A research paper titled “A Wideband Multimodal Flexible Sensor Integrating Vertical Graphene and Sea Urchin-Like Nanoparticles for Post-Stroke Rehabilitation” was published in Advanced Materials.
Stroke is a leading cause of long-term disability worldwide, with post-stroke aphasia significantly impairing communication and social interaction. Traditional rehabilitation devices are often bulky, expensive, and impractical for daily use, particularly in speech recovery, where accessible and effective solutions remain limited. To address this challenge, this study introduces a portable and wearable sensor system for stroke-induced aphasia rehabilitation. The proposed sensor integrates a flexible, ultrasensitive, and durable dual-sensor system comprising an Ag-MnO2-based sea-urchin-like nanopar-ticle pressure sensor to detect high-frequency vocal vibrations and a vertical graphene/polydimethylsiloxane (VGr/PDMS) strain sensor to capture low-frequency muscular movements. The sensors, integrated into a flexible circuit, employ an encoder-cycle-consistent generative adversarial networks (Cy-cleGAN) model that recognizes users’ intent and recovers voice, significantly reducing dependency on large-scale labelled datasets. Experimental results demonstrate accurate intent recognition with accuracies for certain commands exceeding 95%. The reconstructed speech exhibits improved naturalness based on objective and perceptual evaluations, highlighting potential clinical utility in enhancing daily communication and interaction for stroke survivors.
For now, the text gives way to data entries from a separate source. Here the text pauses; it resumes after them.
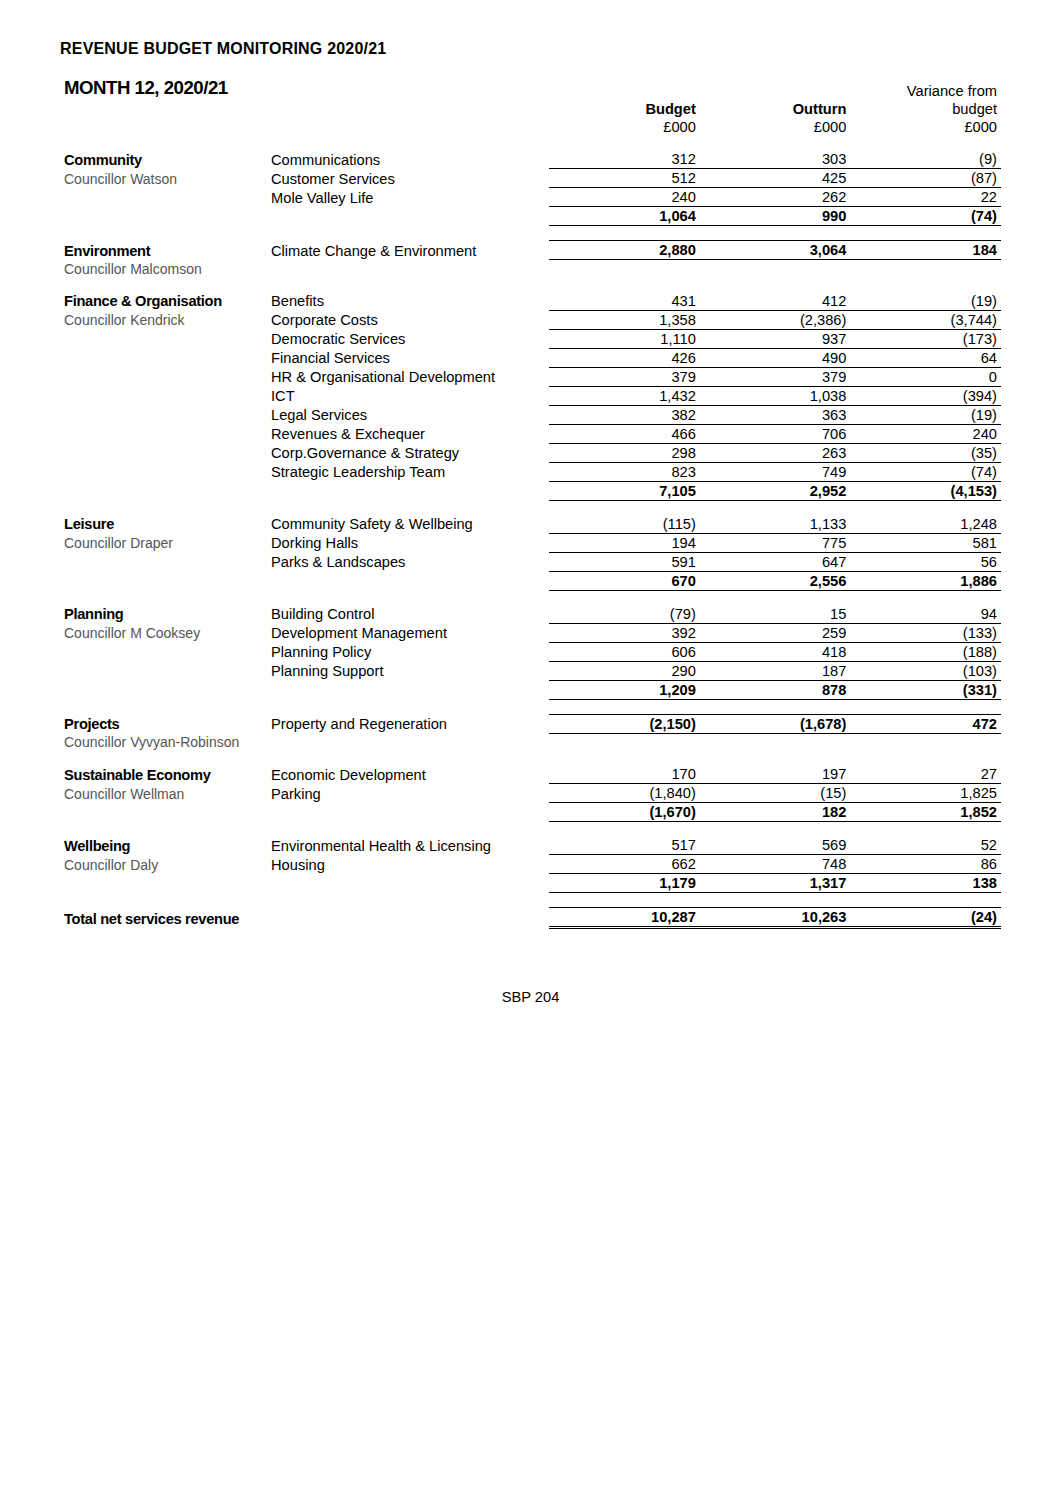REVENUE BUDGET MONITORING 2020/21
| MONTH 12, 2020/21 | | | | Variance from |
| | | Budget | Outturn | budget |
| | | £000 | £000 | £000 |
| Community | Communications | 312 | 303 | (9) |
| Councillor Watson | Customer Services | 512 | 425 | (87) |
| | Mole Valley Life | 240 | 262 | 22 |
| | | 1,064 | 990 | (74) |
| Environment | Climate Change & Environment | 2,880 | 3,064 | 184 |
| Councillor Malcomson | | | | |
| Finance & Organisation | Benefits | 431 | 412 | (19) |
| Councillor Kendrick | Corporate Costs | 1,358 | (2,386) | (3,744) |
| | Democratic Services | 1,110 | 937 | (173) |
| | Financial Services | 426 | 490 | 64 |
| | HR & Organisational Development | 379 | 379 | 0 |
| | ICT | 1,432 | 1,038 | (394) |
| | Legal Services | 382 | 363 | (19) |
| | Revenues & Exchequer | 466 | 706 | 240 |
| | Corp.Governance & Strategy | 298 | 263 | (35) |
| | Strategic Leadership Team | 823 | 749 | (74) |
| | | 7,105 | 2,952 | (4,153) |
| Leisure | Community Safety & Wellbeing | (115) | 1,133 | 1,248 |
| Councillor Draper | Dorking Halls | 194 | 775 | 581 |
| | Parks & Landscapes | 591 | 647 | 56 |
| | | 670 | 2,556 | 1,886 |
| Planning | Building Control | (79) | 15 | 94 |
| Councillor M Cooksey | Development Management | 392 | 259 | (133) |
| | Planning Policy | 606 | 418 | (188) |
| | Planning Support | 290 | 187 | (103) |
| | | 1,209 | 878 | (331) |
| Projects | Property and Regeneration | (2,150) | (1,678) | 472 |
| Councillor Vyvyan-Robinson | | | | |
| Sustainable Economy | Economic Development | 170 | 197 | 27 |
| Councillor Wellman | Parking | (1,840) | (15) | 1,825 |
| | | (1,670) | 182 | 1,852 |
| Wellbeing | Environmental Health & Licensing | 517 | 569 | 52 |
| Councillor Daly | Housing | 662 | 748 | 86 |
| | | 1,179 | 1,317 | 138 |
| Total net services revenue | | 10,287 | 10,263 | (24) |
SBP 204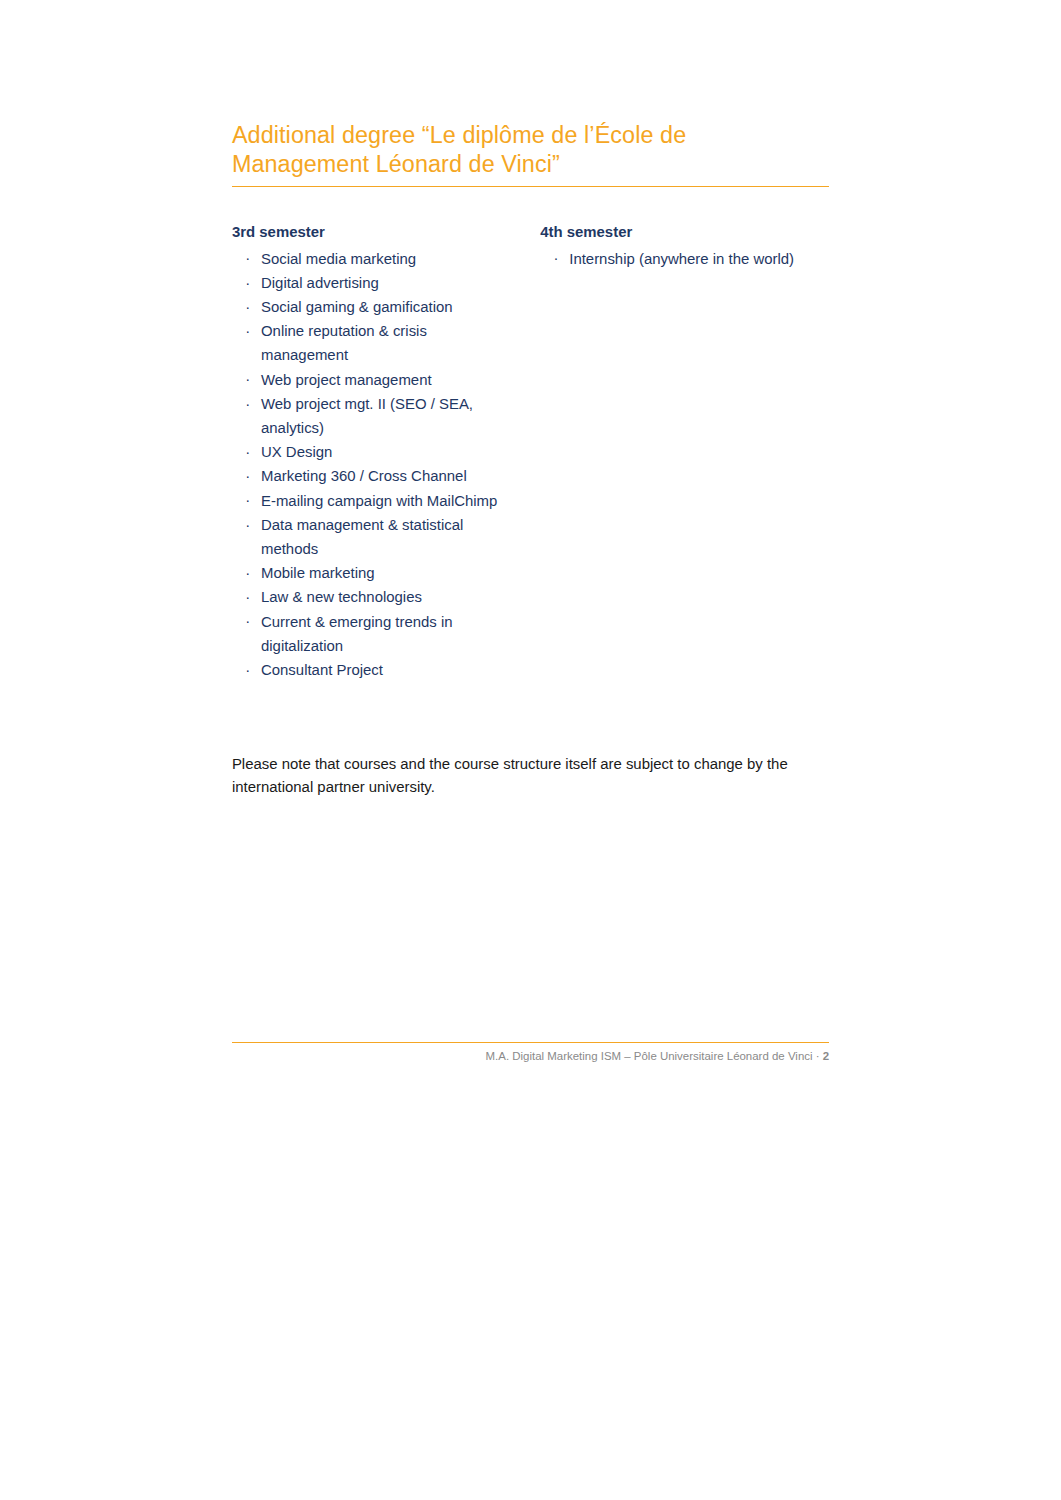Additional degree “Le diplôme de l’École de Management Léonard de Vinci”
3rd semester
Social media marketing
Digital advertising
Social gaming & gamification
Online reputation & crisis management
Web project management
Web project mgt. II (SEO / SEA, analytics)
UX Design
Marketing 360 / Cross Channel
E-mailing campaign with MailChimp
Data management & statistical methods
Mobile marketing
Law & new technologies
Current & emerging trends in digitalization
Consultant Project
4th semester
Internship (anywhere in the world)
Please note that courses and the course structure itself are subject to change by the international partner university.
M.A. Digital Marketing ISM – Pôle Universitaire Léonard de Vinci · 2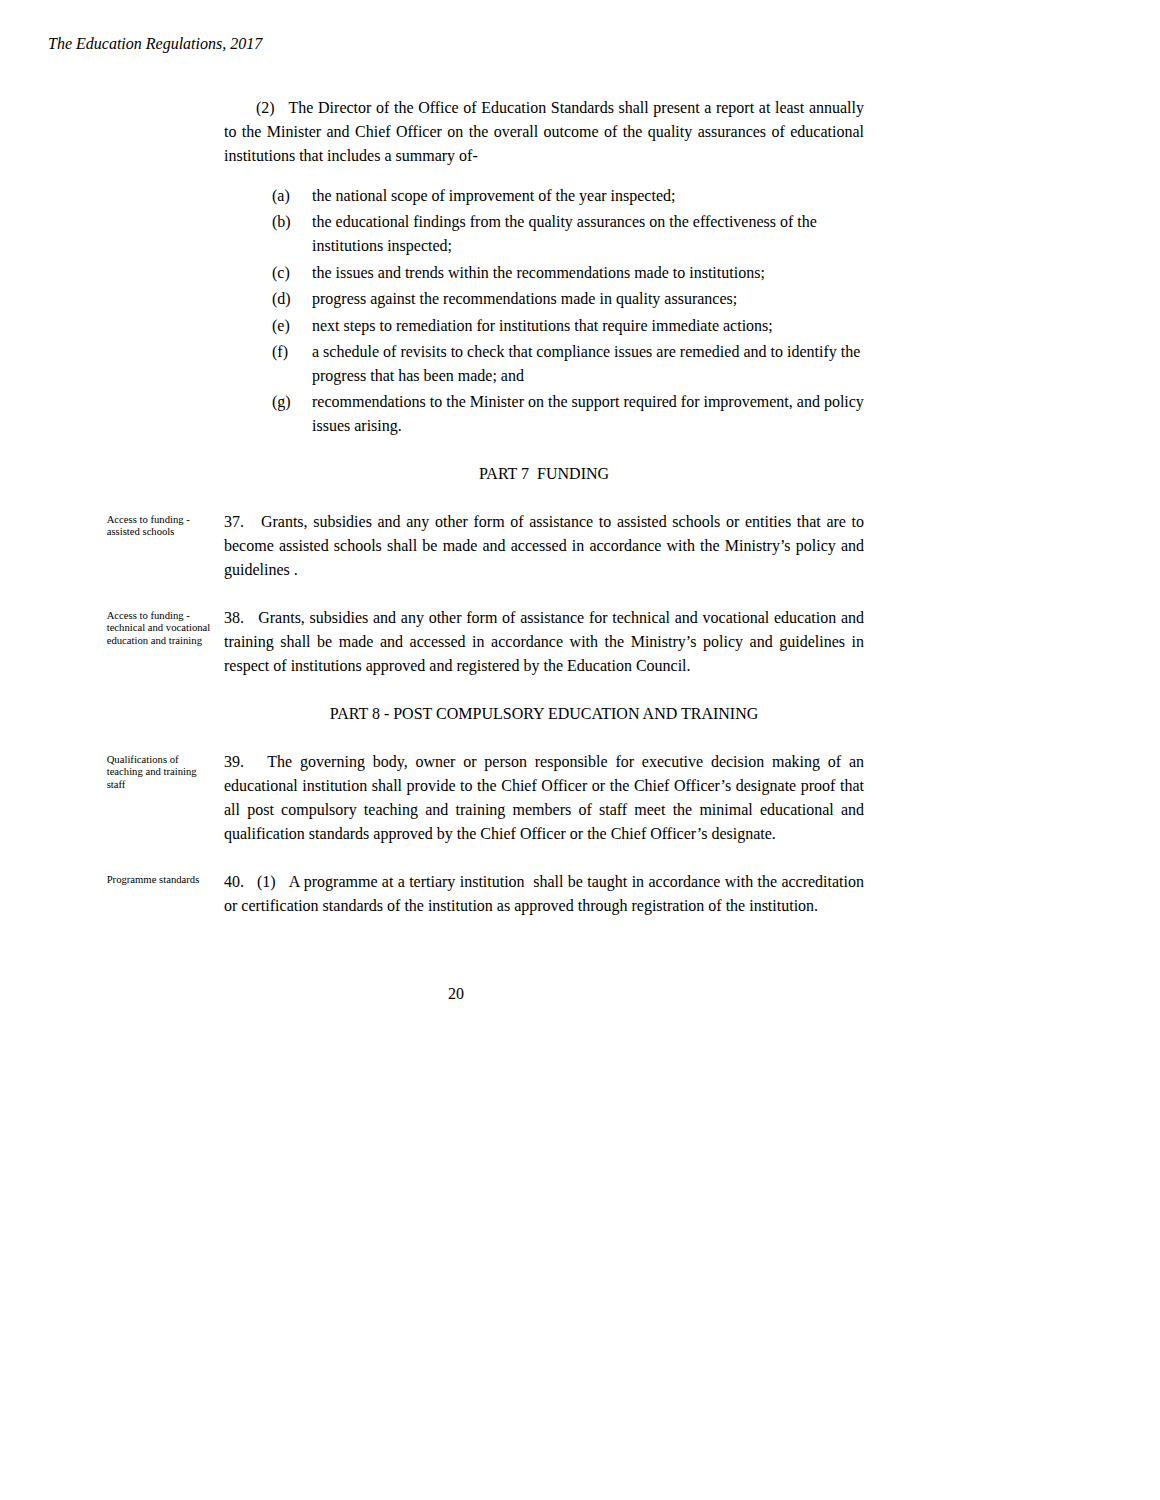The Education Regulations, 2017
(2) The Director of the Office of Education Standards shall present a report at least annually to the Minister and Chief Officer on the overall outcome of the quality assurances of educational institutions that includes a summary of‑
(a) the national scope of improvement of the year inspected;
(b) the educational findings from the quality assurances on the effectiveness of the institutions inspected;
(c) the issues and trends within the recommendations made to institutions;
(d) progress against the recommendations made in quality assurances;
(e) next steps to remediation for institutions that require immediate actions;
(f) a schedule of revisits to check that compliance issues are remedied and to identify the progress that has been made; and
(g) recommendations to the Minister on the support required for improvement, and policy issues arising.
PART 7 FUNDING
Access to funding - assisted schools
37. Grants, subsidies and any other form of assistance to assisted schools or entities that are to become assisted schools shall be made and accessed in accordance with the Ministry’s policy and guidelines .
Access to funding - technical and vocational education and training
38. Grants, subsidies and any other form of assistance for technical and vocational education and training shall be made and accessed in accordance with the Ministry’s policy and guidelines in respect of institutions approved and registered by the Education Council.
PART 8 - POST COMPULSORY EDUCATION AND TRAINING
Qualifications of teaching and training staff
39. The governing body, owner or person responsible for executive decision making of an educational institution shall provide to the Chief Officer or the Chief Officer’s designate proof that all post compulsory teaching and training members of staff meet the minimal educational and qualification standards approved by the Chief Officer or the Chief Officer’s designate.
Programme standards
40. (1) A programme at a tertiary institution shall be taught in accordance with the accreditation or certification standards of the institution as approved through registration of the institution.
20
Geng Zhong is the first author. This work was supported by funding from the Shenzhen Science and technology Program and the Shenzhen Overseas talent Program. Paper link:
https://advanced.onlinelibrary.wiley.com/doi/abs/10.1002/adma.202508206

Figure 1. A neural network is trained using the amplitude envelope of acoustic signals and sensor data for speech recognition and reconstruction.